**Work request**: A word-for-word copy of the lines from the one holding "Identify the document" through the final line of the records below is the only output asked for.

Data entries
━━━━━━━━━━

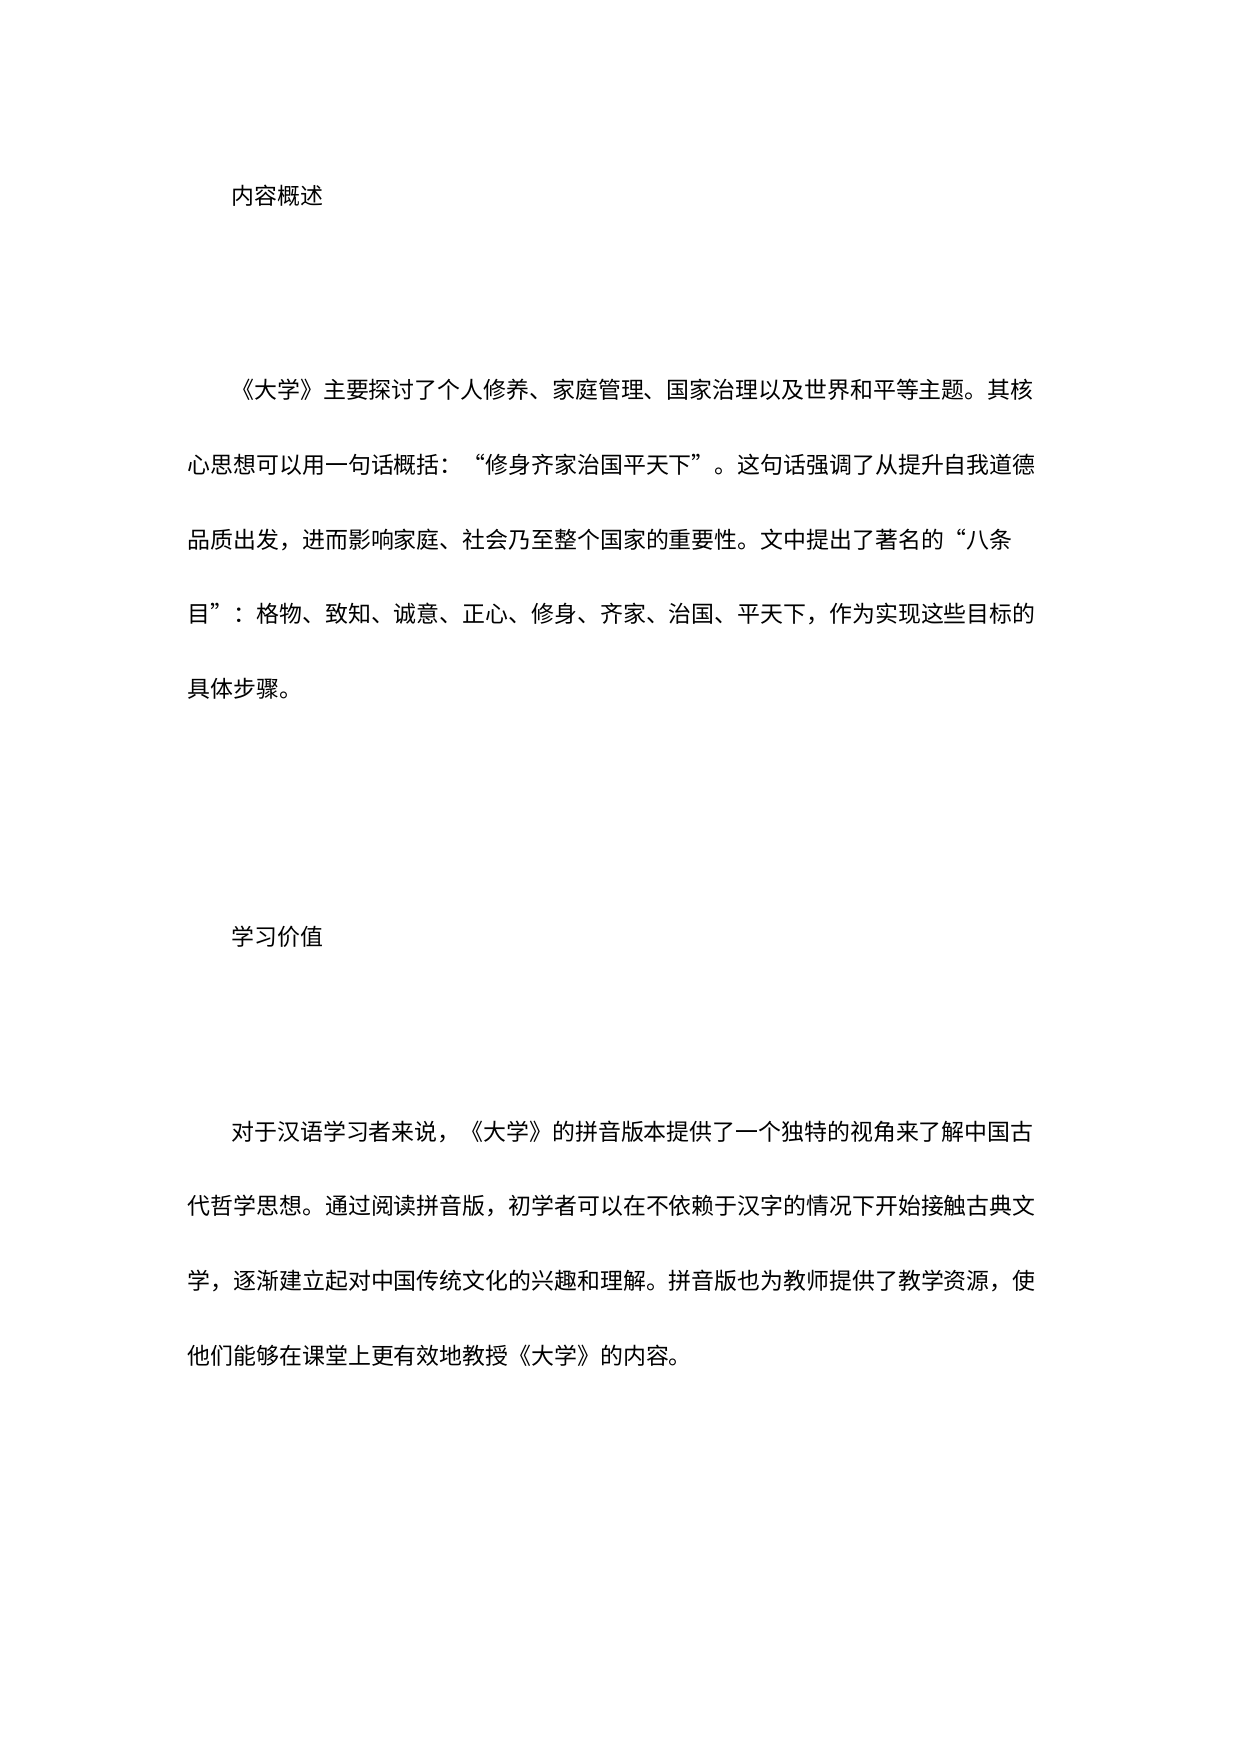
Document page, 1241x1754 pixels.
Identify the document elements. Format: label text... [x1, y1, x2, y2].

text 对于汉语学习者来说，《大学》的拼音版本提供了一个独特的视角来了解中国古代哲学思想。通过阅读拼音版，初学者可以在不依赖于汉字的情况下开始接触古典文学，逐渐建立起对中国传统文化的兴趣和理解。拼音版也为教师提供了教学资源，使他们能够在课堂上更有效地教授《大学》的内容。 [187, 1098, 1053, 1387]
text 《大学》主要探讨了个人修养、家庭管理、国家治理以及世界和平等主题。其核心思想可以用一句话概括：“修身齐家治国平天下”。这句话强调了从提升自我道德品质出发，进而影响家庭、社会乃至整个国家的重要性。文中提出了著名的“八条目”：格物、致知、诚意、正心、修身、齐家、治国、平天下，作为实现这些目标的具体步骤。 [187, 356, 1053, 720]
text 内容概述 [187, 162, 1053, 227]
text 学习价值 [187, 903, 1053, 968]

━━━━━━━━━━

**The answer**:
Identify the document elements. Format: label text... [x1, y1, x2, y2].

text 对于汉语学习者来说，《大学》的拼音版本提供了一个独特的视角来了解中国古代哲学思想。通过阅读拼音版，初学者可以在不依赖于汉字的情况下开始接触古典文学，逐渐建立起对中国传统文化的兴趣和理解。拼音版也为教师提供了教学资源，使他们能够在课堂上更有效地教授《大学》的内容。 [187, 1098, 1053, 1387]
text 《大学》主要探讨了个人修养、家庭管理、国家治理以及世界和平等主题。其核心思想可以用一句话概括：“修身齐家治国平天下”。这句话强调了从提升自我道德品质出发，进而影响家庭、社会乃至整个国家的重要性。文中提出了著名的“八条目”：格物、致知、诚意、正心、修身、齐家、治国、平天下，作为实现这些目标的具体步骤。 [187, 356, 1053, 720]
text 内容概述 [187, 162, 1053, 227]
text 学习价值 [187, 903, 1053, 968]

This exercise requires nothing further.